To establish a perspective on the expected rate of decline in NCV and the factors which might influence it, it is important to analyze in detail the results from several published studies. In the Diabetic Control and Complications Trial (type 1 diabetes) the sural and peroneal nerve velocities in the conventionally treated group diminished by 0.56 and 0.54 m per second per year, respectively, for 5 years (33). In a prospective 8 year study of 45 type 1 diabetic patients a 1% rise in HbAlc was associated with a

1.3 m per second decrease in maximal nerve conduction velocity (34). In patients with type 2 diabetes a lower rate of decline was observed in a 10-year natural history study of 133 patients with newly diagnosed type 2 diabetes in which NCV deteriorated by 0.39 m per second per year in the sural and 0.3 m per second per year in the peroneal nerves (35).

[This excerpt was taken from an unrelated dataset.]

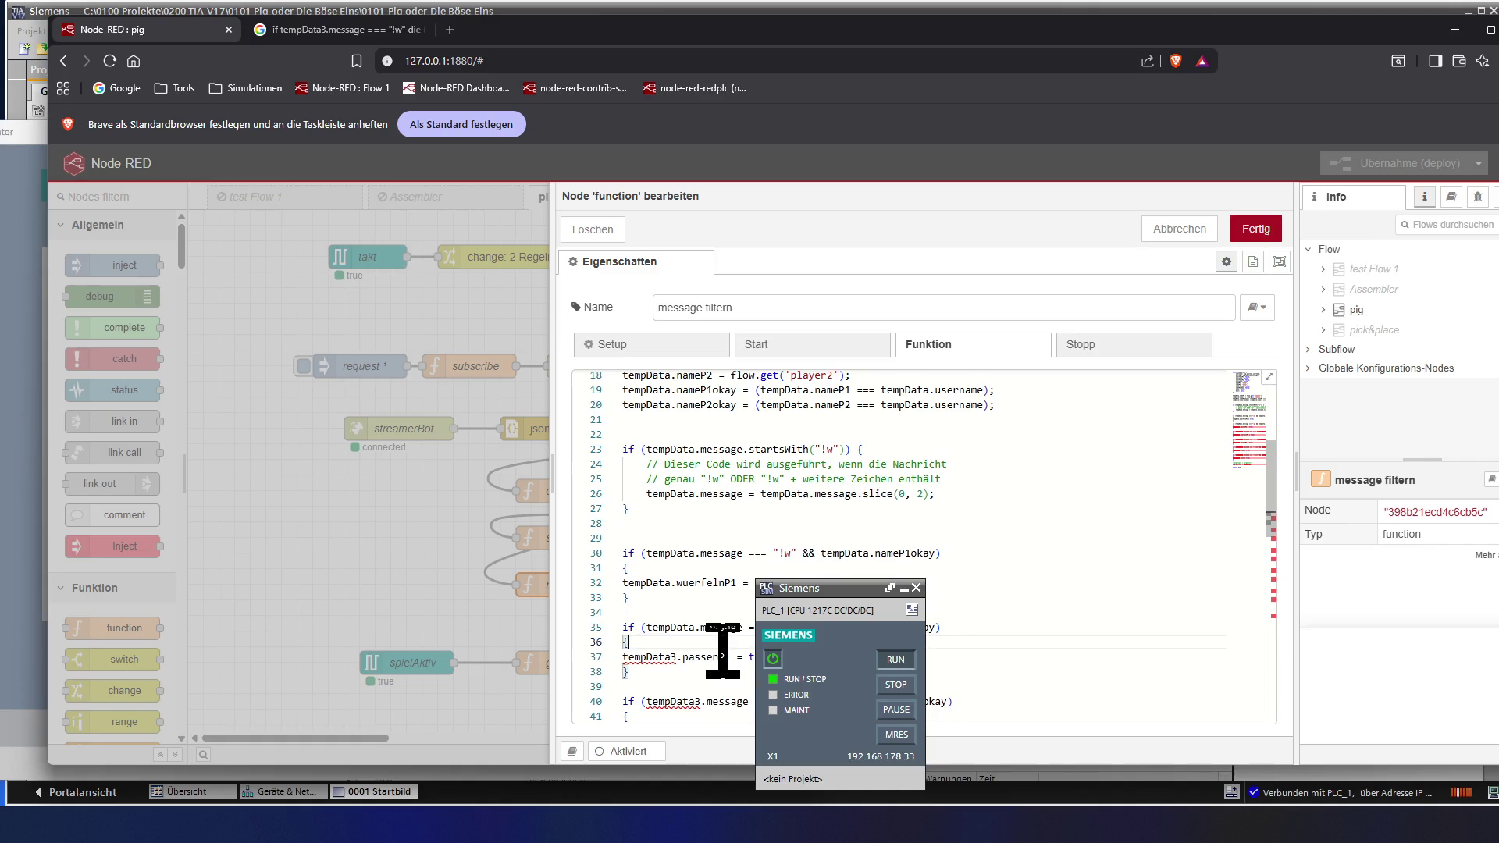
key(Down)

Recently, some composite scores of nerve conduction and selected individual attributes of nerve conduction have been shown to be superior to symptoms or quantitative sensation when assessing a worsening of early neuropathy (36). A part of the alteration in NCV might well depend on nodal ion channel function as opposed to frank structural alterations such as demyelination and axonal atrophy. Recently, the relatively new technique of threshold tracking which measures nodal ion channel function has shown that reduced nodal/paranodal potassium currents are related to glycemic control (37). This technique might well be used in the future together with standard NCV assessment to define therapeutic responses.

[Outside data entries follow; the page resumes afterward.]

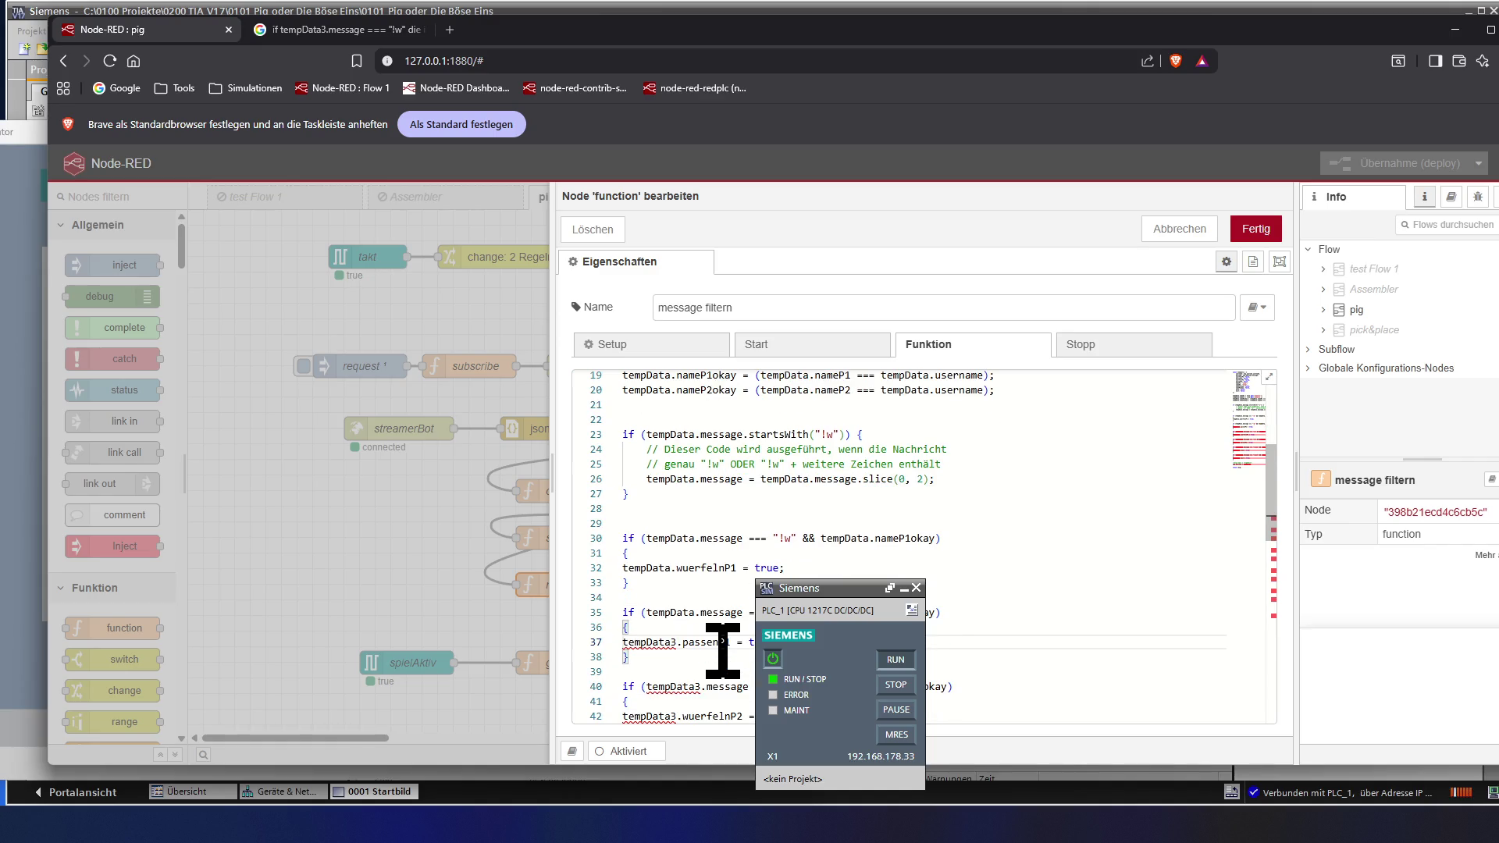
key(Right)
key(Right)
key(Right)
key(Delete)
key(Down)
key(Down)
key(Down)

Peak amplitude of either the sensory response sensory nerve action potential (SNAP) or the compound muscle action potential (CMAP) reflects the number of responding fibres and the synchrony of their activity. A strong correlation (r = 0.74; p < 0.001) between myelinated fibre density and whole nerve sural amplitude in DPN (38) has been previously demonstrated. Others have shown that a change of 1 ^V in sural nerve SNAP is associated with a decrease of approximately 150 fibers/mm2 and a loss of 200 fibres/mm2 is associated with an approximate 1 mV reduction in the mean amplitude of the ulnar, peroneal, and tibial nerves CMAP (39). In a longitudinal study of patients with type 2 diabetes an approximate 5% per year loss of SNAP has been demonstrated (35).

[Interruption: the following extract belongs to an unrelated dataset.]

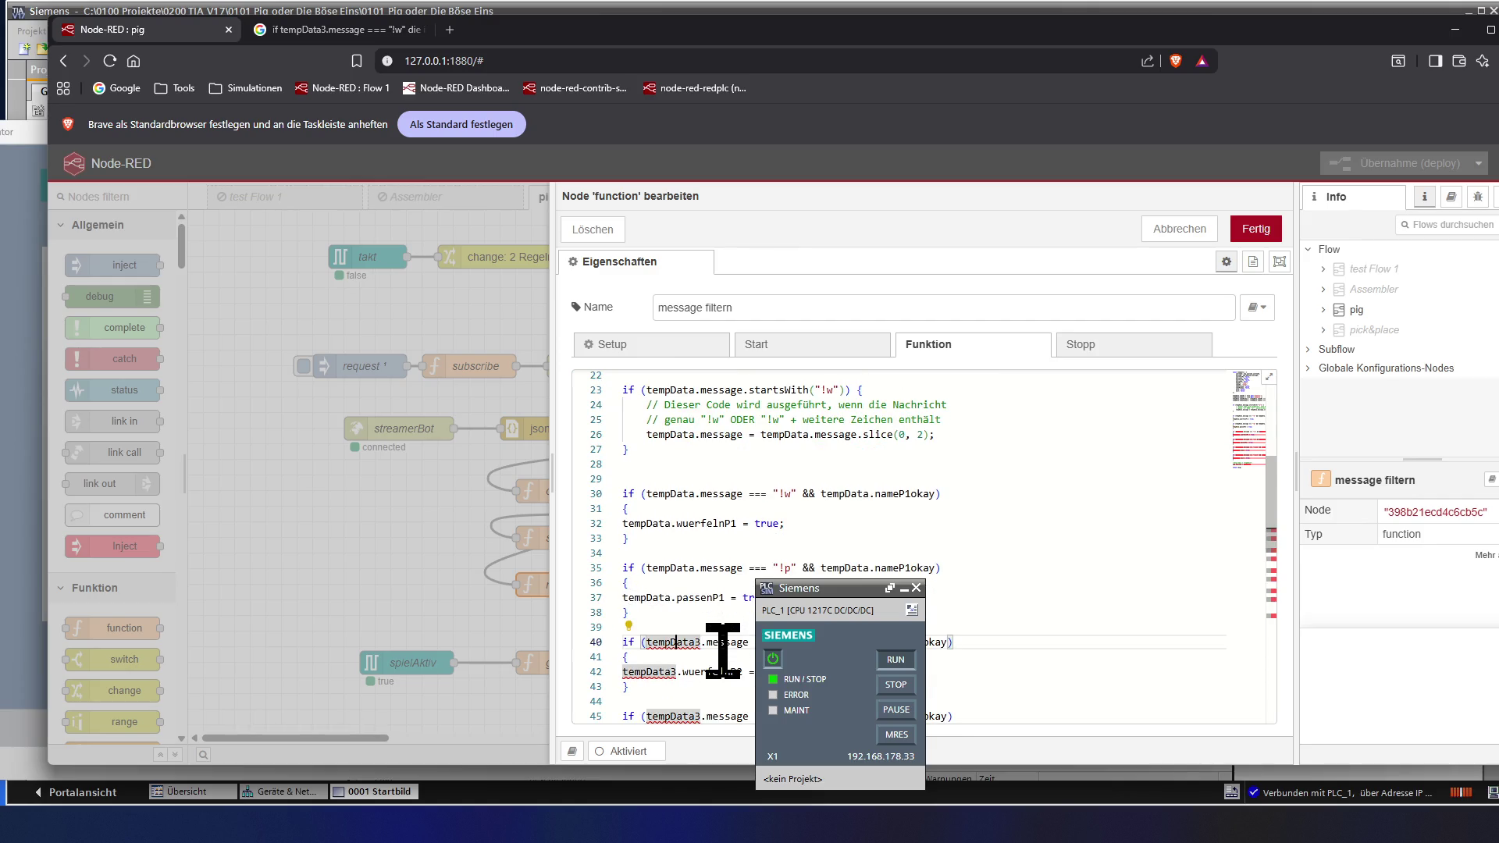
key(Delete)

F-Waves detect any abnormality in the antidromic conduction of the compound neural volley to the ventral spinal cord, the activation of a subpopulation of spinal motor neurons, the orthodromic conduction of the newly established volley, and the postsynaptic activation of muscle fibres in the innervated muscle. The "long-loop" nature, of this measure increases the sensitivity to detect factors that alter the speed of conduction, which might be widely distributed along a nerve. Thus, a subtle change affecting each node might not be detected in measures focused on an isolated distal segment, but might accumulate and become evident in the long latency F-wave response. F-wave latency has been shown to be the most reproducible measure in nerve conduction studies of diabetic polyneuropathy (40). Although minimal latency is the most frequent measures of F-wave activity, the addition of chronodispersion, duration, persistence, and amplitude might add sensitivity to detect an abnormality in slower conducting axons (41).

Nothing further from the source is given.